Many of Kardaras’ young patients are referred to his clinic after getting physical with parents or teachers who attempt to take away their devices.
Although violent outbursts in school are still uncommon, Kardaras thinks they’re becoming more common. The solution, he says, is for phones to stay out of the classroom — whether that means leaving them at home or checking them in at the door.
It’s a strategy that George Lammay, superintendent of Washington School District in southwestern Pennsylvania, is trying out.
Up until this school year, phone policies were left up to teachers. But this year the district opted for a full-scale phone ban during schooldays.
Included in the plan is Yondr pouches, fabric baggies with a magnetic lock that works much like a retail security tag. At the beginning of the day, all 7th to 12th graders deposit their phones, and they’re only given the magnet to unlock it when it’s time to go home.
“At lunch time, kids actually talk to one another again,” Lammay said. “They have conversations again.”
And, although academic data for the plan’s pilot year is yet to come, he’s “certain” that there have been improvements.
“Our teachers have affirmed clearly that the student engagement level is dramatically better,” Lammay said.
Research has long confirmed that phone bans improve school performance.
A London School of Economics study from 2015 found that they result in adding the equivalent of an hour of instructional time every week. Test scores went up 6%, with the biggest gains amongst at-risk and under-performing students.
More recent research has confirmed these findings. As social psychologist and NYU professor Jonathan Haidt points out in his Substack, “The research is clear: Smartphones undermine attention, learning, relationships and belonging.”
Haidt, whose next book is 2024’s “The Anxious Generation: How the Great Rewiring of Childhood Is Causing an Epidemic of Mental Illness,” points to a wealth of research confirming that the vast majority of students check their phones often, are easily distracted when doing so — and suffer learning losses as a consequence.
But implementing phone bans doesn’t come without pushback.
One common concern voiced by parents is that their children would be unable to contact them in the event of a school shooting. Kardaras says this might be a reason to opt for a policy of leaving phones at the classroom door, rather than a full-scale ban.

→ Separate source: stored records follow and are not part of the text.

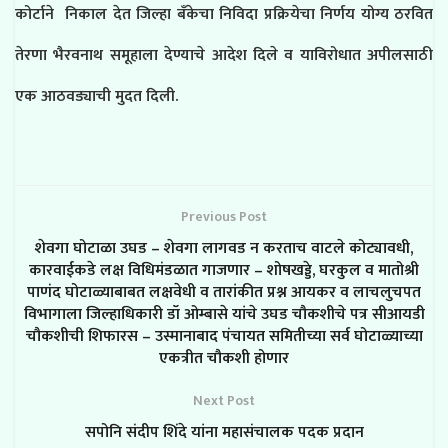
कोर्टाने निकाल देत जिल्हा बँकेचा निविदा प्रक्रियेचा निर्णय योग्य ठरवित
तेरणा भैरवनाथ समूहाला देण्याचे आदेश दिले व याविरोधात अपीलसाठी
एक आठवड्याची मुदत दिली.
Previous Post
शेवगा घोटाळा उघड – शेवगा लागवड न करताच वाटले कोट्यावधी,
कारवाईकडे लक्ष विधिमंडळात गाजणार – शोषखड्डे, घरकुल व मातोश्री
पाणंद घोटाळ्याबाबत लक्षवेधी व तारांकीत प्रश्न आयकर व लाचलुचपत
विभागाला जिल्हाधिकारी डॉ ओम्बासे यांचे उघड चौकशीचे पत्र सीआयडी
चौकशीची शिफारस – उस्मानाबाद पंचायत समितीच्या सर्व घोटाळ्याच्या
एकत्रीत चौकशी होणार
Next Post
सपोनि संदीप शिंदे यांना महासंचालक पदक प्रदान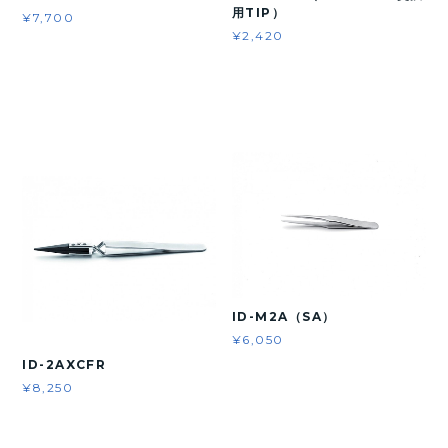
用TIP）
¥7,700
¥2,420
ID-M2A（SA）
¥6,050
ID-2AXCFR
¥8,250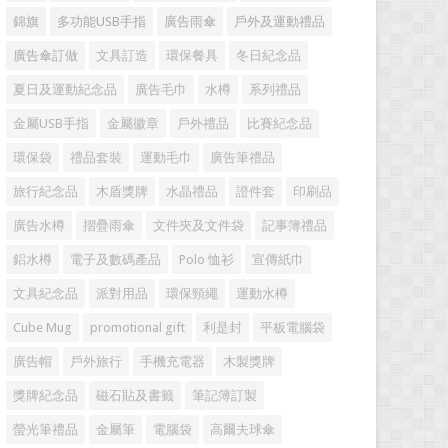
錦旗
多功能USB手指
廣告雨傘
戶外及運動禮品
廣告傘訂做
文具訂造
環保餐具
冬日紀念品
夏日及運動紀念品
廣告毛巾
水樽
系列禮品
金屬USB手指
金屬徽章
戶外禮品
比賽紀念品
環保袋
禮品套裝
運動毛巾
廣告筆禮品
旅行紀念品
木盾獎牌
水晶禮品
證件套
印刷品
廣告水樽
摺疊雨傘
文件夾及文件袋
記事簿禮品
鋁水樽
電子及數碼產品
Polo 恤衫
宣傳紙巾
文具紀念品
派對用品
環保頸繩
運動水樽
Cube Mug
promotional gift
利是封
平板電腦袋
廣告帽
戶外旅行
手機充電器
木製獎牌
獎牌紀念品
磁石貼及書籤
筆記簿訂製
螢光筆禮品
金屬筆
電腦袋
高爾夫球傘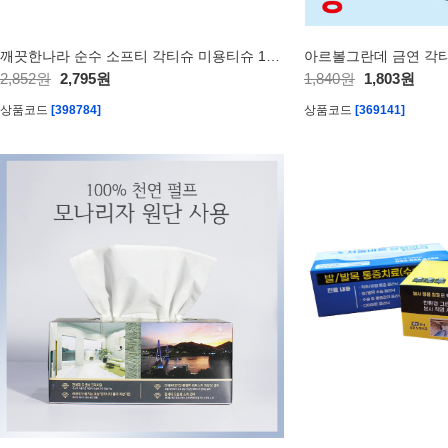
깨끗한나라 순수 소프티 각티슈 미용티슈 150매 3입
아르볼그란데 금연 각티
2,852원
2,795원
1,840원
1,803원
상품코드
[398784]
상품코드
[369141]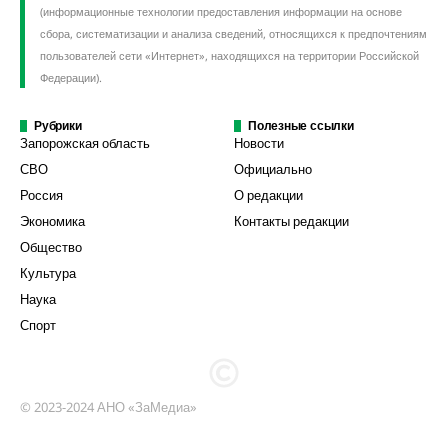
(информационные технологии предоставления информации на основе
сбора, систематизации и анализа сведений, относящихся к предпочтениям
пользователей сети «Интернет», находящихся на территории Российской
Федерации).
Рубрики
Полезные ссылки
Запорожская область
Новости
СВО
Официально
Россия
О редакции
Экономика
Контакты редакции
Общество
Культура
Наука
Спорт
© 2023-2024 АНО «ЗаМедиа»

Students at Torrington High School in Connecticut staged a rowdy protest early last year after their district attempted to implement a phone-pouch policy like Lammay’s district did. Fire alarms were pulled, police were called, and the school had to cancel classes.
Legislators have tried to step in and back schools up — with mixed results.
While Maine, Arizona, and Utah all failed to pass cell phone policies, other initiatives have had more success. In 2019, California became the first state to give schools the backing of the state to institute cell phone bans.
Meanwhile, a bill signed into law by Gov. Ron DeSantis just last month will prevent Florida students from using phones in “instructional time” unless “expressly directed by a teacher solely for educational purposes,” starting in the coming school year.
The new law instructs teachers to “designate an area for wireless communications devices during instructional time,” like Danz does with the phone pouches.
And while states, school districts and teachers all grapple with the issue of what to do about phones, Kardaras said parents have a role to play, too.
“The school can’t be a substitute for good parenting when it comes to digital usage. That begins at home,” he said. Kardaras is a father of twin 16-year-old boys, who he didn’t give smartphones to until they turned 15.
His message to concerned parents: “Delay, delay, delay as much as possible. If you give a phone to a 9-year-old, they’re not developmentally equipped to handle such a powerful piece of technology.”